In a given period after the switching element is changed from ON to OFF, the switching control circuit may turn off the switching element and the slope voltage generation circuit may maintain the slope voltage at the initial voltage. After the given period has elapsed, the switching control circuit may change the switching element from OFF to ON and the slope voltage generation circuit may raise the slope voltage at a given slope.

This makes it possible to construct a circuit that, by linearly changing the post-addition slope voltage, controls both of the period in which the switching element is on and the period in which the switching element is off.

The present embodiment relates to a switching regulator including the circuit device explained above, the switching element, and the inductor.

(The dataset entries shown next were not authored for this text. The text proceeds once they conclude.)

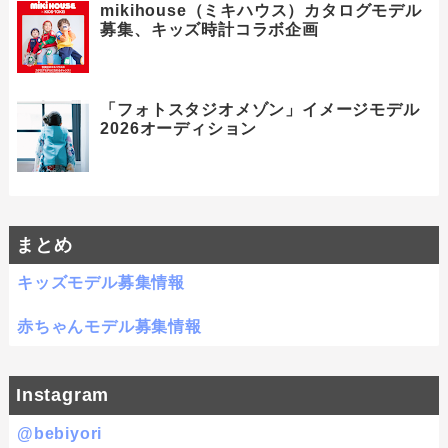
mikihouse（ミキハウス）カタログモデル
募集、キッズ時計コラボ企画
「フォトスタジオメゾン」イメージモデル
2026オーディション
まとめ
キッズモデル募集情報
赤ちゃんモデル募集情報
Instagram
@bebiyori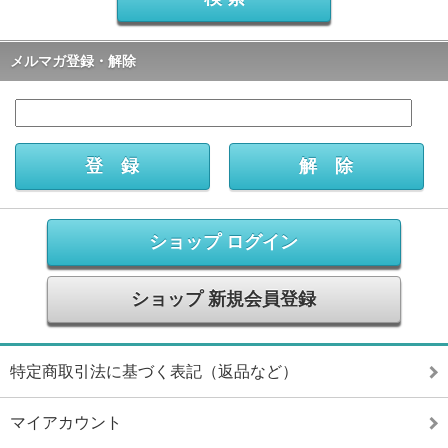
メルマガ登録・解除
ショップ ログイン
ショップ 新規会員登録
特定商取引法に基づく表記（返品など）
マイアカウント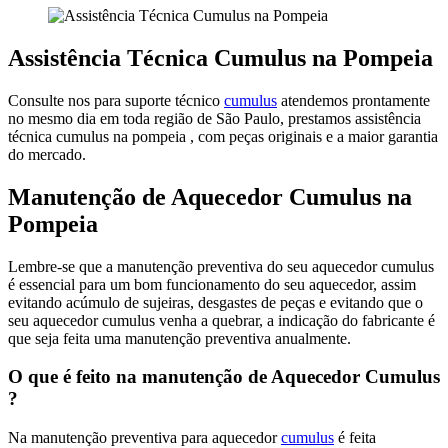
Assistência Técnica Cumulus na Pompeia
Consulte nos para suporte técnico
cumulus
atendemos prontamente
no mesmo dia em toda região de São Paulo, prestamos assistência
técnica cumulus na pompeia , com peças originais e a maior garantia
do mercado.
Manutenção de Aquecedor Cumulus na
Pompeia
Lembre-se que a manutenção preventiva do seu aquecedor cumulus
é essencial para um bom funcionamento do seu aquecedor, assim
evitando acúmulo de sujeiras, desgastes de peças e evitando que o
seu aquecedor cumulus venha a quebrar, a indicação do fabricante é
que seja feita uma manutenção preventiva anualmente.
O que é feito na manutenção de Aquecedor Cumulus
?
Na manutenção preventiva para aquecedor
cumulus
é feita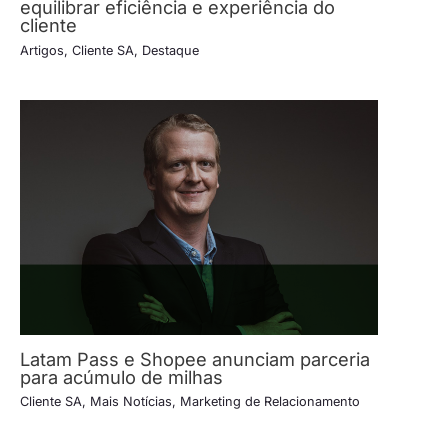
equilibrar eficiência e experiência do
cliente
Artigos
,
Cliente SA
,
Destaque
Latam Pass e Shopee anunciam parceria
para acúmulo de milhas
Cliente SA
,
Mais Notícias
,
Marketing de Relacionamento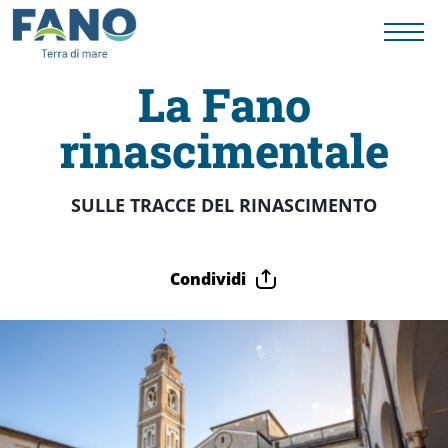
La Fano
rinascimentale
Fano
Visit
SULLE TRACCE DEL RINASCIMENTO
Card
Condividi
Cose
da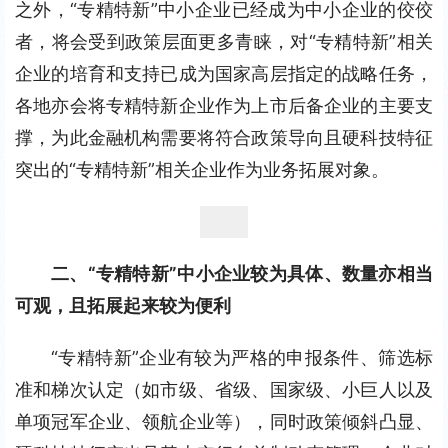
之外，“专精特新”中小企业已经成为中小企业的佼佼
者，将会受到政策层面更多青睐，对“专精特新”相关
企业的培育和支持已成为国家高层指定的战略任务，
各地亦会将专精特新企业作为上市后备企业的主要支
撑，为此金融机构需要将符合政策导向且硬科技特征
突出的“专精特新”相关企业作为业务拓展对象。
二、“专精特新”中小企业较为具体、数量亦相当
可观，且拓展起来较为便利
“专精特新”企业有较为严格的申报条件、筛选标
准和梯次认定（如市级、省级、国家级、小巨人以及
单项冠军企业、领航企业等），同时政策倾斜凸显、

Although the present embodiment is explained in detail as explained above, those skilled in the art could easily understand that many modifications can be made without substantially departing from the novel matters and the effects of the present disclosure. Therefore, all such modifications are deemed to be included in the scope of the present disclosure. For example, a term described at least once together with a different term having a broader meaning or the same meaning in the specification or the drawings can be replaced with the different term in any place in the specification or the drawings. All combinations of the present embodiment and the modifications are also included in the scope of the present disclosure. The configurations, operations, and the like of the circuit device, the switching regulator, and the like are not limited to those explained in the present embodiment, and various modifications can be made.